As aforementioned, one of the requirements for designation is that the number of patients with a specific disease be less than 120,000, which indicates 0.1% of the Japanese population. In light of this regulation, Figure 2 suggests that approximately 4,000 diseases are supposed to be covered, which means newly adding 3,000 diseases. Moreover, even if the Japanese government comprehensively adopts the Orphanet criteria to meet global standards, Figure 4 implies that about 800 diseases are left outside the coverage of the Nanbyo systems. Strictly speaking, as Nanbyo is not always included in Orphanet, 1,085 non-Nanbyo diseases recognized as rare afflict patients as per Orphanet. Therefore, despite the unique circumstances surrounding Japan’s healthcare system, it is evident that Nanbyo does not cover enough rare diseases.
To ensure fairness, Japanese policies need to promote active comprehensive research to detect rare-disease patients, referring to the medical databases in the world, and become more flexible in providing medical expense subsidies. In addition, even if a specific disease is inside the system, patients afflicted by it need to be strictly examined for eligibility for medical support based on objective criteria, such as phenotypes, disease severity, medical costs, and quality of life, although this does not easily seem acceptable to patients who have already been designated as eligible. Accordingly, these enable a significant turnover of patients eligible for the support and sustainability of Nanbyo systems.
Limitations
As NDB was not originally constructed for analysis, it presents several limitations in its use. First, as diseases in the NDB data are standardized to meet the procedural needs of clinical practice in Japan, our NDB data could inevitably be incomplete according to the definition of rare diseases in the world. The shortage of rare diseases is mainly because they are too rare in Japan to be added to the code master. In addition, as we semi-automatically chose them from 23,939 diseases, we could have overlooked or excessively detected diseases. Therefore, it is still challenging to thoroughly elucidate the circumstances of rare-disease patients in Japan.

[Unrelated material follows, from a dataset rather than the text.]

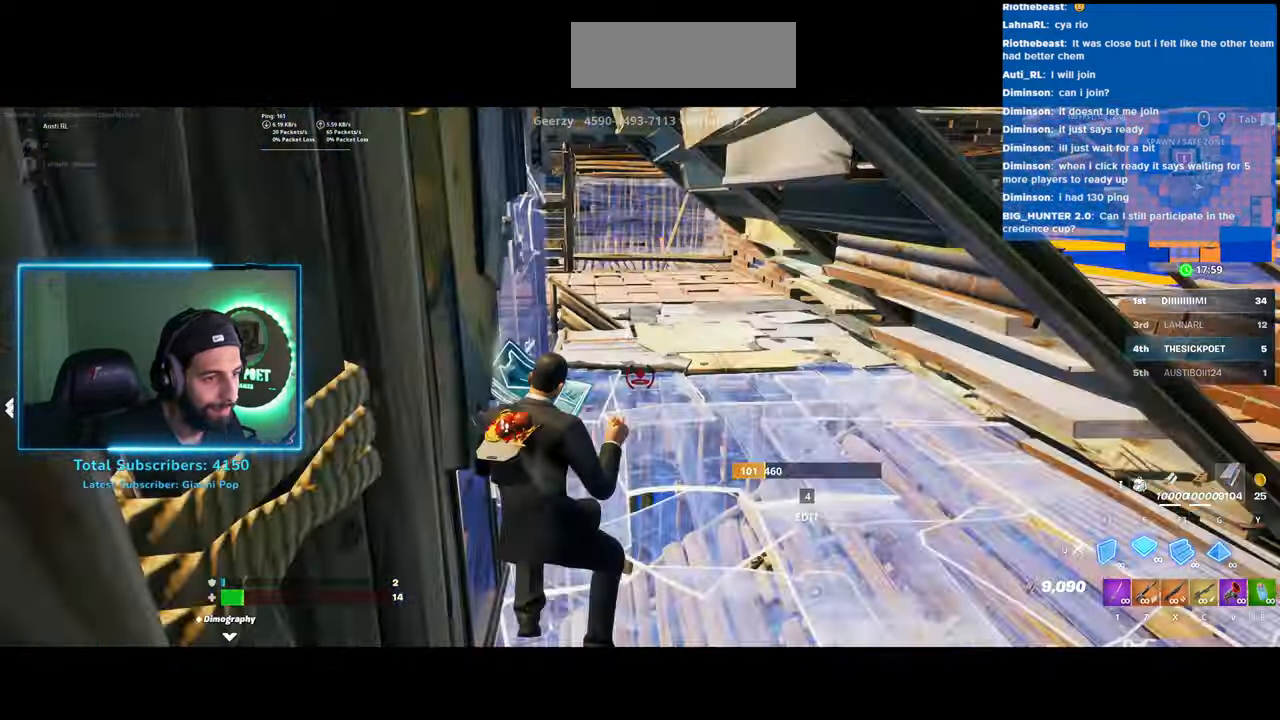
{"keys": ["d", "w"], "mouse": [], "events": [[100, "mouse_left", "up"], [433, "d", "down"]]}
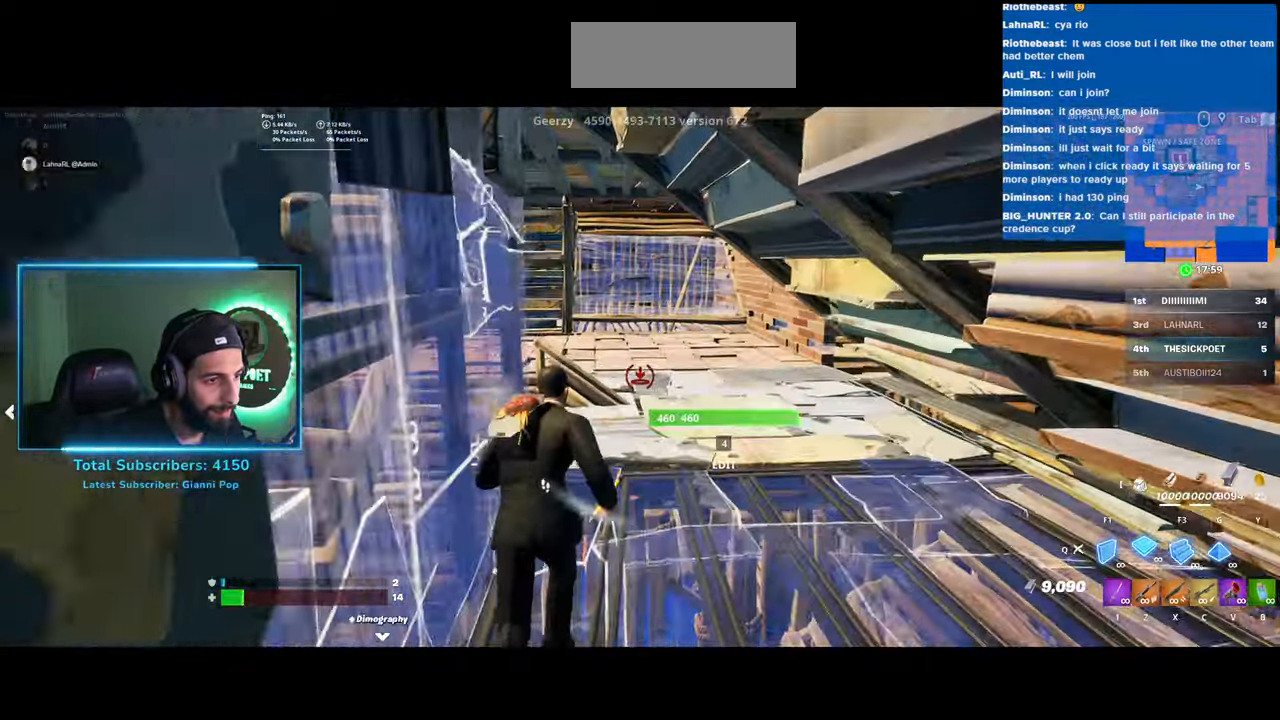
{"keys": ["w"], "mouse": [], "events": [[333, "d", "up"]]}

Second, the system of health insurance claims and procedures complicated the interpretation of the NDB data. Some patients are exempt from any medical expense, such as welfare recipients, atomic bomb survivors, and people under the severe condition of insanity. It is sometimes challenging for persons with rare, severe diseases to work. In such cases, the NDB data do not contain their information. Moreover, it is said that 80% of diseases labeled “other diseases” in the code master are wrongly allocated although there are correct categories for them [31]. Consequently, the number of patients seems underestimated. On the other hand, its overestimation can occur because doctors often make a temporary diagnosis stored in the NDB to prescribe common treatments such as analgesics under health insurance. However, this is primarily true of common diseases; hence, this artifact has little effect on the interpretation of our data. Another confusing factor is that both disease and subtype are coded in the master. For example, as Niemann–Pick disease and Niemann–Pick disease type A are on the list, it is nearly impossible to know whether patients are counted conflatingly or exclusively, which depends on doctors or clinical coders.
The last limitation is that in calculating prevalence, we might have underestimated it because we adopted the entire population of Japan as a denominator instead of the total population in the NDB data, assuming that almost all the people receive medical treatment under health insurance more than once a year.